С этой его особенностью я столкнулся еще при моем зачислении на
должность. Он пригласил меня в свой кабинет, оклеенный со всех
сторон фотообоями с изображениями то березовой рощи, то какого-то
сумрачного, туманного поля, то горной реки со сплавляющимися по
ней байдарками. Потолок был разрисован под естественное продолжение
облаков, объединяя три разных изображения единым куполом неба.
Эта грубая попытка создать некий пространственный эффект вызвала
бы мое сочувствие, когда бы не издевательски явный ландшафтный
диссонанс, от которого у меня закружилась голова. Еще это безысходно
зашторенное окно и освещение, мягкое и рассеянное... В общем,
не удивительно, что мне показалось, будто поле с березами встает
дыбом и переворачивается, а вывешенные на стене фотографии каких-то
учеников с ленточками через все тело, по-видимому, медалистов,
превратились в нелепые летающие объекты. В кабинете сильно пахло
освежителем воздуха, меня начало мутить, ноги задрожали и я, как
можно незаметней, привалился плечом к стене.

Директор сидел за столом с остекленевшим взглядом и такой прямой
спиной, словно он все детство играл на виолончели. Его окружали
перепачканные горшки с геранью и несколько благородно сверкавших
бронзовых зайцев пресс-папье, в неуловимой гармонии расставленных
на столе. Его доброжелательный лик довершали очки в изящной золотой
оправе, блестевшие, как и зайцы. Я начал гадать, сколько бы оправ
вышло из одного такого зверька. Эта головоломка принесла мне некоторое
облегчение.

— Вам у нас нравится? — первым делом поинтересовался директор.
Я не понял, что он имеет в виду — школу или свой кабинет, и ответил
«да».

— А люди бегут,— превратив свое лицо в маску недоумения, директор
засучил рукав и начал чесать вмятину на локте, оставленную углом
столешницы.— Уже двух учительниц недосчитываемся. Вы, кстати,
по математике как?

— Не особенно,— с трудом ответил я.

— Вот и я не ахти. Нет, но вы, хотя бы, уравнения решать можете?

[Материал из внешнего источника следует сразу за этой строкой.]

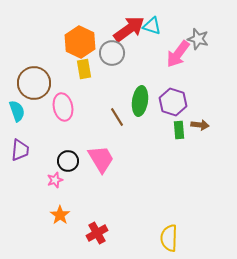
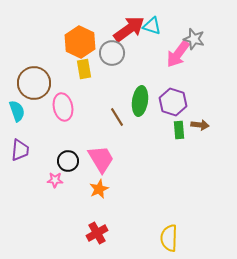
gray star: moved 4 px left
pink star: rotated 21 degrees clockwise
orange star: moved 39 px right, 26 px up; rotated 12 degrees clockwise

— Могу. Наверное. Я психолог,— добавил я и присел на стул, не
дождавшись приглашения.

Директор тут же сделал надменное лицо и посмотрел мне за спину.
Я автоматически обернулся, повинуясь яростной направленности его
взора. За моей спиной, на закрытой двери висело гигантское изображение
девочки, угрюмо евшей что-то, лишенное внятных признаков каких
бы то ни было знакомых мне продуктов. Фото, несмотря на размеры,
было явно любительским, и отдавало чем-то ненормальным.

— Дочь,— тихо прошептал директор и тут же отвернулся всем корпусом
к маленькому розовому сейфу. Прикрывая плечом замок и свои действия
с ним, он отпер дверцу и достал старенькую книжку. Я удивился,
прочитав на потрепанной обложке: «Слово о полку Игореве».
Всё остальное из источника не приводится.